In 1407 Flamel commissioned a four-story house to be built at 51 rue Montmorency in what is the 3rd arrondissement today. Notably, it is the oldest stone house in Paris. It’s said that it was here Flamel carried out his experiments in alchemy. Strange symbols adorn its facade: the three door jambs are decorated with sculptures framed in basket-handle arches, which depict characters holding phylacteries (small leather containers holding Hebrew texts) or sitting in gardens. The central door is framed by four angel-musicians. Two side-door jambs feature Flamel’s initials. An ornate inscription above the middle door, which includes the date of construction, was fully restored by the city of Paris in 1900. Just below the ground floor cornice is an inscription in Middle French:
Nous homes et femes laboureurs demourans ou porche de ceste maison qui fut faite en l’an de grâce mil quatre cens et sept somes tenus chascun en droit soy dire tous les jours une paternostre et un ave maria en priant Dieu que sa grâce face pardon aus povres pescheurs trespasses Amen
We, men and women, workers living in the porches of this house that was made in the year of grace one thousand four hundred and seven are, each of us, required by law to say every day one Our Father and one Hail Mary while praying to God that his grace brings forgiveness to the poor deceased sinners, Amen.
Archives say Flamel died in 1418 at the age of 88. Before his death he designed his own tombstone which is now on display at the Musée de Cluny. After his death, the house at 51 rue de Montmorency was ransacked again and again by those seeking “The Philosopher’s Stone,” but it was never found – neither was the copper-covered book of Abraham the Jew. The facade of the building became an historical monument in 1911.
He bequeathed the property to the church of Saint-Jacques-La-Boucherie, where he and his wife were buried. The church was destroyed during the French Revolution, with only its looming Tour Saint-Jacques remaining. (The gothic tower can be visited via guided tour, upon reservation.) Two streets near the tower are named after him and his wife: the rue Nicolas Flamel close to the Louvre Museum intersects with rue Perenelle.
During the 15th and 16th centuries, interest in the occult, and particularly in alchemy, flourished. Flamel’s posthumous re-imagining as France’s most successful alchemist grew with the publication of the Livre des Figures Hiéroglyphiques (Exposition of the Hieroglyphical Figures) in Paris in 1612. It was attributed to Flamel. The publisher’s introduction chronicled Flamel’s lifelong search for “The Philosopher’s Stone.”

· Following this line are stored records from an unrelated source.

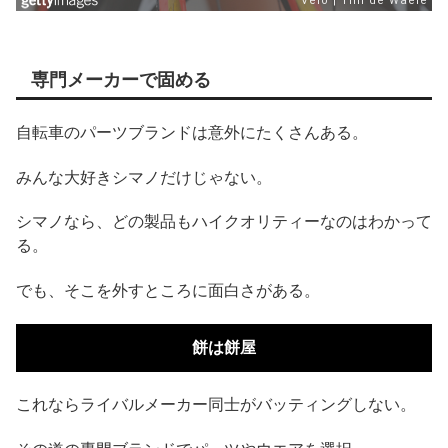
専門メーカーで固める
自転車のパーツブランドは意外にたくさんある。
みんな大好きシマノだけじゃない。
シマノなら、どの製品もハイクオリティーなのはわかって
る。
でも、そこを外すところに面白さがある。
餅は餅屋
これならライバルメーカー同士がバッティングしない。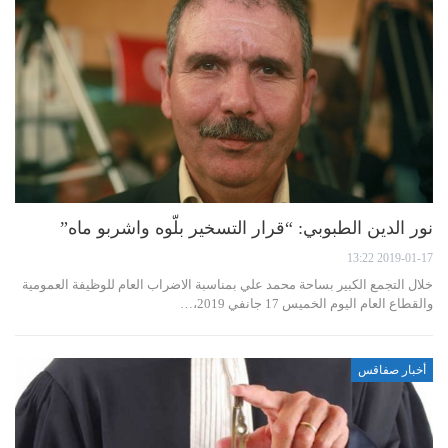
نور الدين الطبوبي: “قرار التسخير بلّوه واشربو ماه”
2019-01-17 13:22
خلال التجمع الكبير بساحة محمد علي بمناسبة الاضراب العام للوظيفة العمومية
والقطاع العام اليوم الخميس 17 جانفي 2019،…
أخبار صفاقس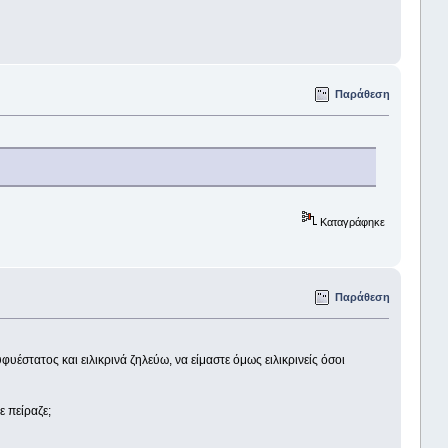
Παράθεση
Καταγράφηκε
Παράθεση
έστατος και ειλικρινά ζηλεύω, να είμαστε όμως ειλικρινείς όσοι
ε πείραζε;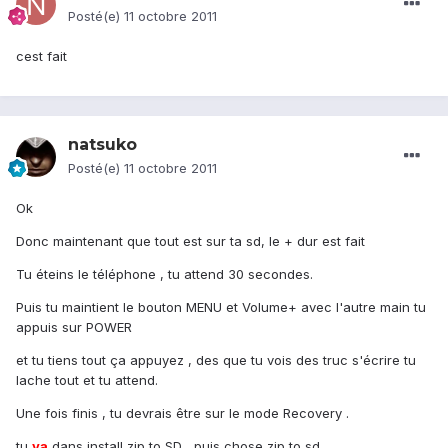
Posté(e)
11 octobre 2011
cest fait
natsuko
Posté(e)
11 octobre 2011
Ok
Donc maintenant que tout est sur ta sd, le + dur est fait
Tu éteins le téléphone , tu attend 30 secondes.
Puis tu maintient le bouton MENU et Volume+ avec l'autre main tu
appuis sur POWER
et tu tiens tout ça appuyez , des que tu vois des truc s'écrire tu
lache tout et tu attend.
Une fois finis , tu devrais être sur le mode Recovery .
tu
va
dans install zip to SD , puis chose zip to sd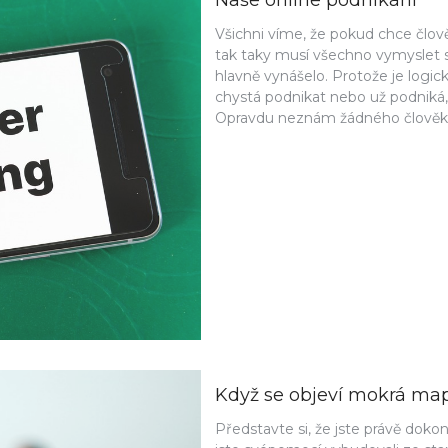
Naše online podnikání
Všichni víme, že pokud chce člov
tak taky musí všechno vymyslet 
hlavně vynášelo. Protože je logi
chystá podnikat nebo už podnik
Opravdu neznám žádného člověka
Když se objeví mokrá map
Představte si, že jste právě doko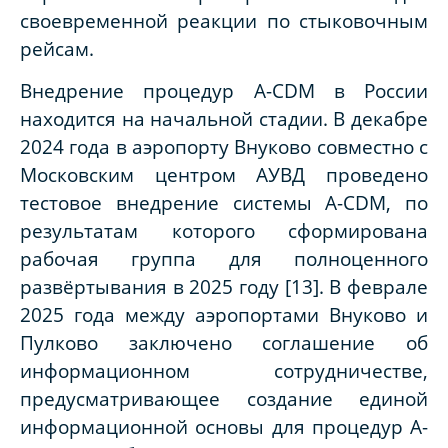
своевременной реакции по стыковочным
рейсам.
Внедрение процедур A-CDM в России
находится на начальной стадии. В декабре
2024 года в аэропорту Внуково совместно с
Московским центром АУВД проведено
тестовое внедрение системы A-CDM, по
результатам которого сформирована
рабочая группа для полноценного
развёртывания в 2025 году [13]. В феврале
2025 года между аэропортами Внуково и
Пулково заключено соглашение об
информационном сотрудничестве,
предусматривающее создание единой
информационной основы для процедур A-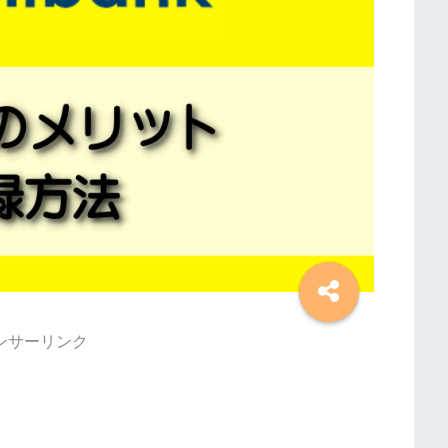
ンサーリンク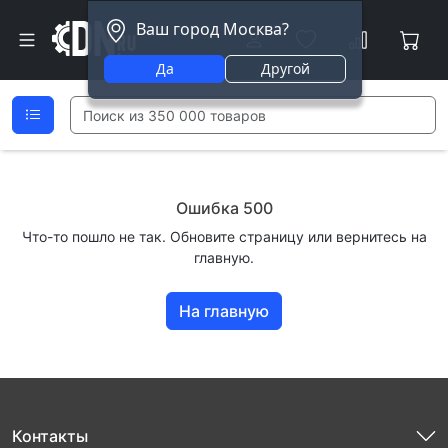
Ваш город Москва?
Да
Другой
Ошибка 500
Что-то пошло не так. Обновите страницу или вернитесь на
главную.
На главную
Контакты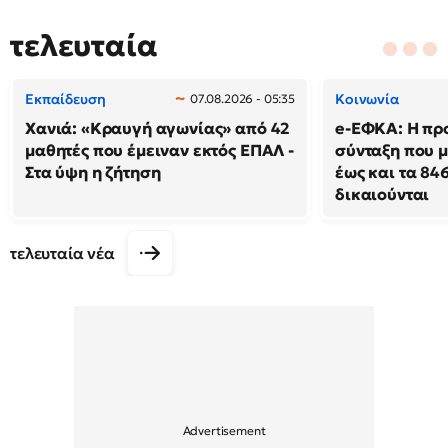
τελευταία
Εκπαίδευση
Κοινωνία
07.08.2026 - 05:35
Χανιά: «Κραυγή αγωνίας» από 42
e-ΕΦΚΑ: Η πρ
μαθητές που έμειναν εκτός ΕΠΑΛ -
σύνταξη που μ
Στα ύψη η ζήτηση
έως και τα 846
δικαιούνται
τελευταία νέα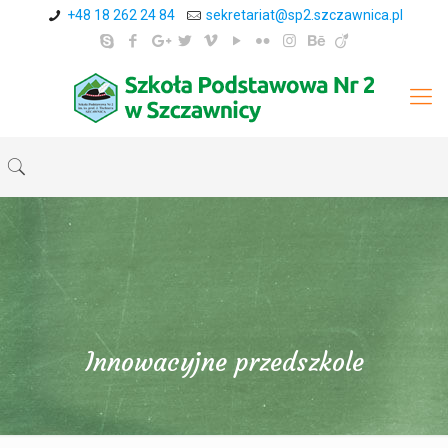
+48 18 262 24 84
sekretariat@sp2.szczawnica.pl
Innowacyjne przedszkole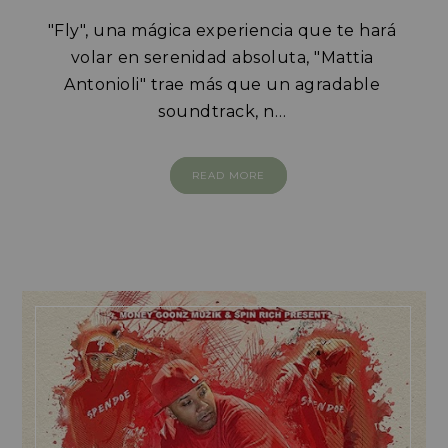
"Fly", una mágica experiencia que te hará
volar en serenidad absoluta, "Mattia
Antonioli" trae más que un agradable
soundtrack, n…
READ MORE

The truth of his story was first questioned in 1761 by Etienne Villain. He claimed that the source of the Flamel legend was P. Arnauld de la Chevalerie, publisher of Livre des Figures Hiéroglyphiques, who wrote the book under the pseudonym Eiranaeus Orandus. However, other writers have defended the existing account of Flamel’s life. By the mid-17th century, Flamel had achieved legendary status within alchemy circles including references in Isaac Newton’s journals to “…the Caduceus, the Dragons of Flamel.” In the 19th century, Victor Hugo referenced him in The Hunchback of Notre Dame.
The composer Erik Satie was also intrigued by Flamel, and Albert Pike, an American Confederate General during the Civil War, referred to Flamel in his book Morals and Dogma of the Scottish Rite of Freemasonry. Finally, Flamel became a household name in the 20th century thanks to Harry Potter. In J.K. Rowling’s bestselling novel and film adaptation Harry Potter and the Philosopher’s Stone, Flamel’s reputation as an alchemist was revived.